Death's Door

I’ve posted a lot about nutrition lately… it’s been good to have something else to think about besides my mom’s health. She’s been bringing us a lot of concern since December when she fell.

Rapid decline began when my dad died in February. We believed for several weeks following, that she might join him at any moment. She really wanted to! Our kids started to gather at her bedside every night telling her goodnight and goodbye.They thought they wouldn’t see her in the morning. However, another day came. Finally my husband had us stop ending the day in this manner. Just a goodnight is sufficient.

Waiting for someone to pass every evening, can be emotionally unhealthy. Life needs to continue, especially daily joys over things like growing up! We want our children to be blessed by this time, not over-burdened. It’s been such a unique and special privilege to house and care for my parents until they go home.

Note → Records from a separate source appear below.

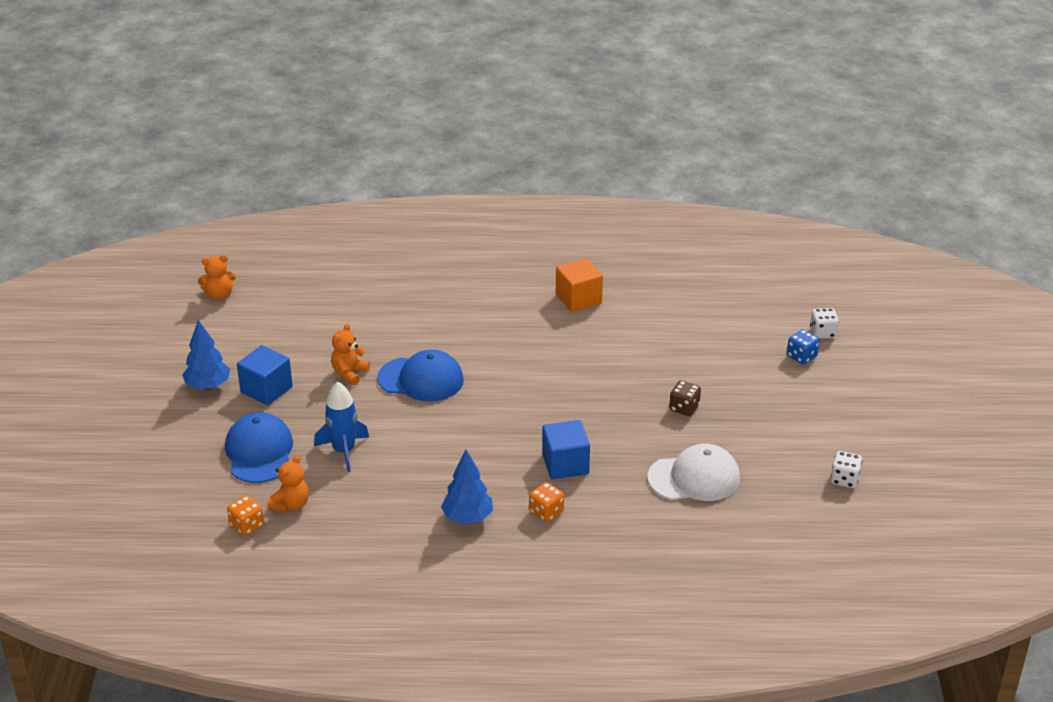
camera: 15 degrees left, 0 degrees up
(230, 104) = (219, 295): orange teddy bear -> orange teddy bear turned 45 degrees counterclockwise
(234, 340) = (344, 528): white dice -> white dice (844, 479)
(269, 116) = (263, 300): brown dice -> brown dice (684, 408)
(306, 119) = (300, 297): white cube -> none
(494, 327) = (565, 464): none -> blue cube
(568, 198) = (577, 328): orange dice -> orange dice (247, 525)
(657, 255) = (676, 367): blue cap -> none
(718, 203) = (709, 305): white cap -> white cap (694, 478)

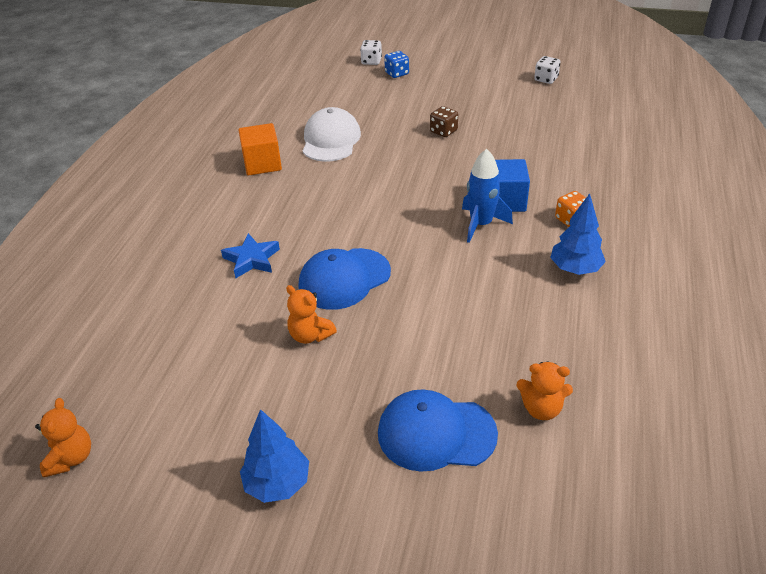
camera: 75 degrees left, 5 degrees up
(247, 525) = (577, 456): orange dice -> none
(266, 389) = (311, 417): blue cube -> none
(291, 504) = (541, 408): orange teddy bear -> orange teddy bear turned 150 degrees clockwise
(344, 451) = (452, 352): blue rocket -> blue rocket (481, 224)
(421, 379) = (344, 279): blue cap -> blue cap turned 150 degrees counterclockwise
(434, 324) = (252, 259): none -> blue star
(694, 478) = (534, 139): white cap -> white cap (331, 140)

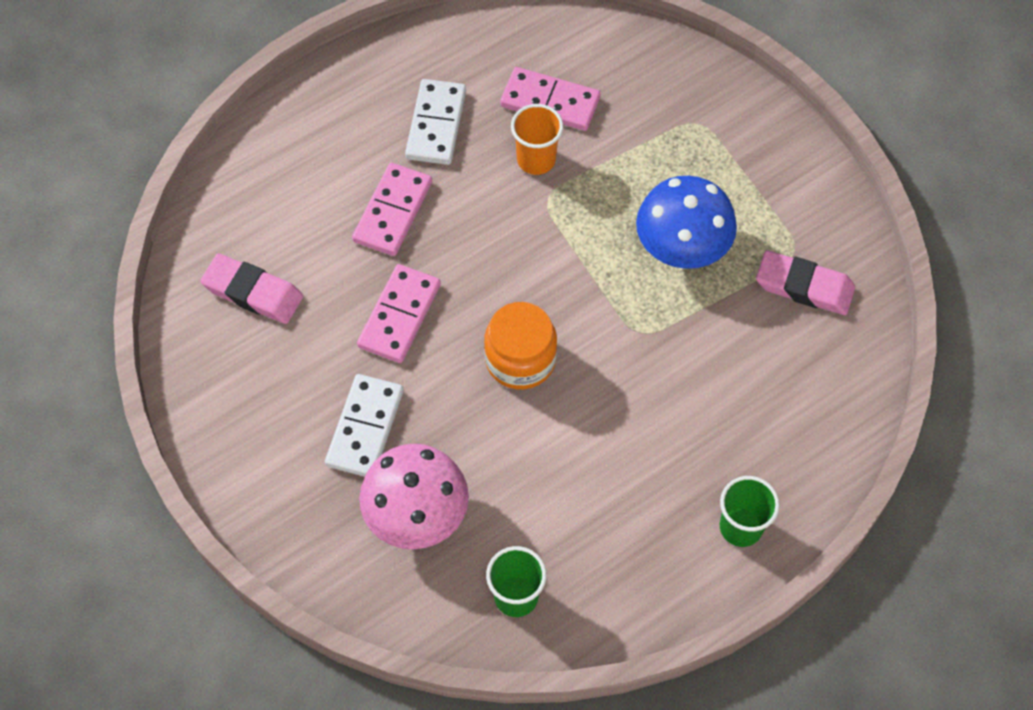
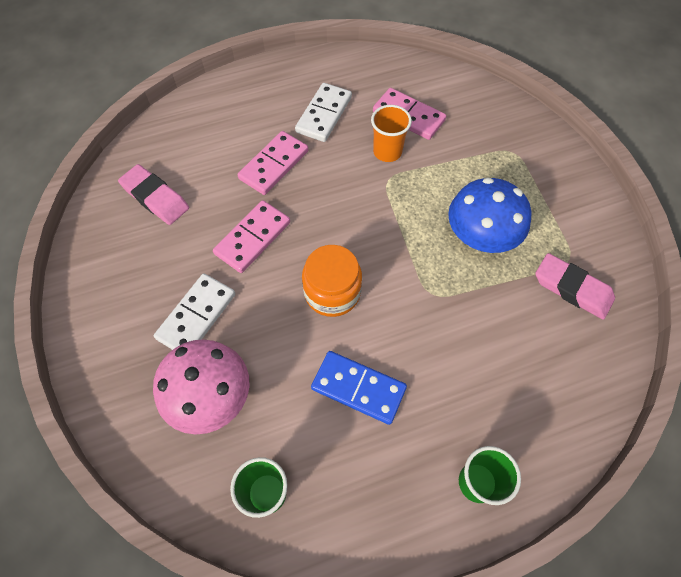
camera: 15 degrees right, 0 degrees up
(584, 462) = (358, 388): none -> blue domino

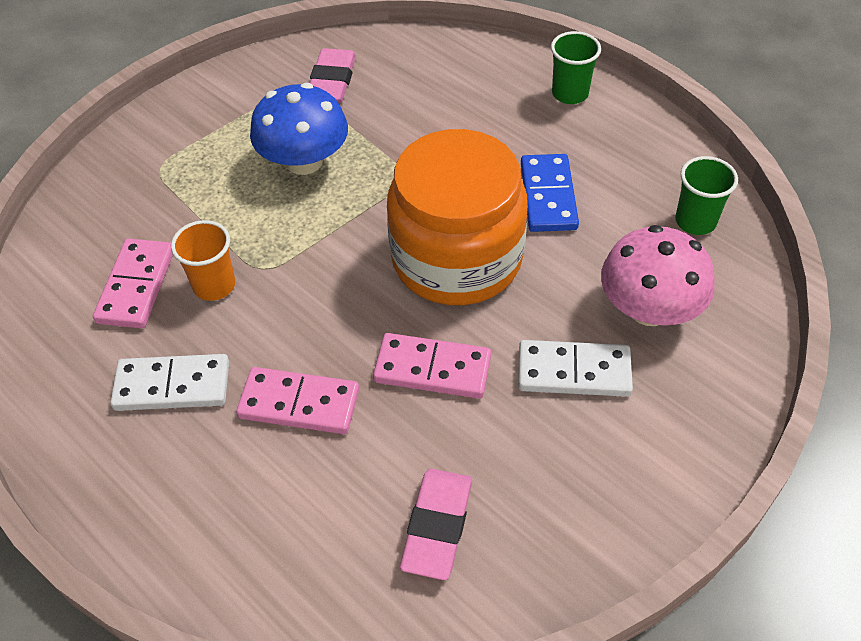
camera: 115 degrees left, 10 degrees down
(332, 292) = (456, 258): orange jar -> orange jar, size x1.82

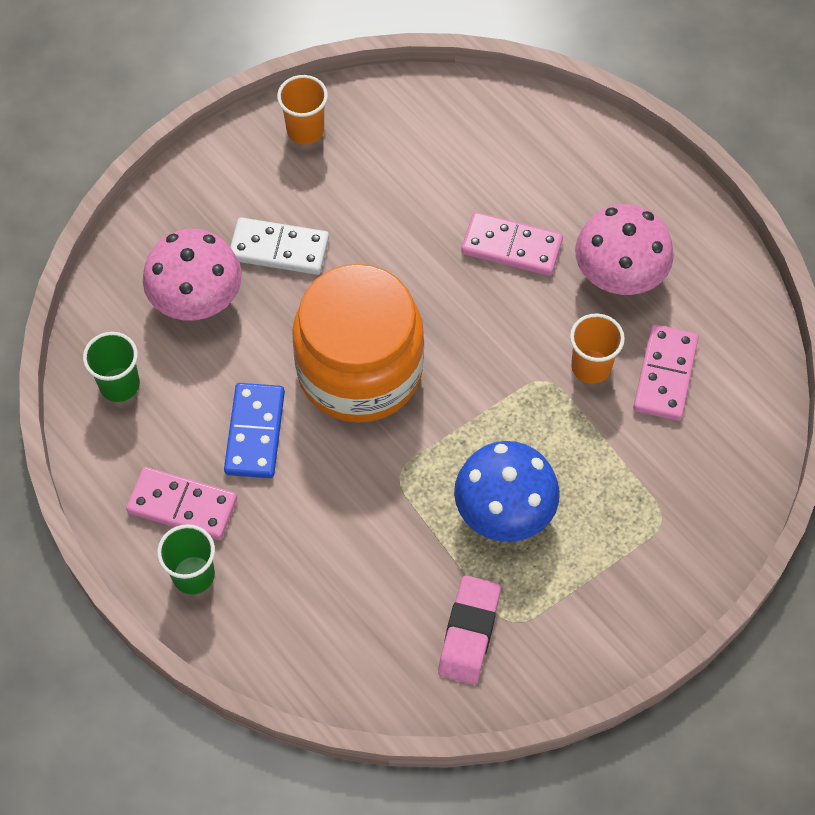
camera: 175 degrees left, 10 degrees up
(172, 385) = (619, 274): white domino -> pink mushroom
(432, 369) = (397, 264): pink domino -> pink domino (182, 505)
(437, 526) = (410, 145): pink eraser -> none
(582, 532) = (305, 130): none -> orange cup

Now again, we find ourselves at death’s door (per Hospice), waiting and wondering what the next moment will bring; when to call the family and when to make arrangements. It could be any time, they say. Yet in the midst of this, there are birthdays and a learner’s license, a graduation and many other exciting future plans to be made.

I feel emotionally yanked back and forth -accompanied by physical pain. Downstairs is one world, upstairs is another. We take shifts. The only solid ground is in the LORD. He encourages me again and again to ask Him for wisdom, err on the side of mercy and find my peace and Joy in Jesus.  Many times throughout the day I run to Him for a refocus.

This has been considerably more than we ever bargained for, but we also pray it will be used in our children’s lives. Far more than I could ask or think, right? Until then, I’m testing the depths of God’s grace – I’m sure I haven’t reached bottom yet!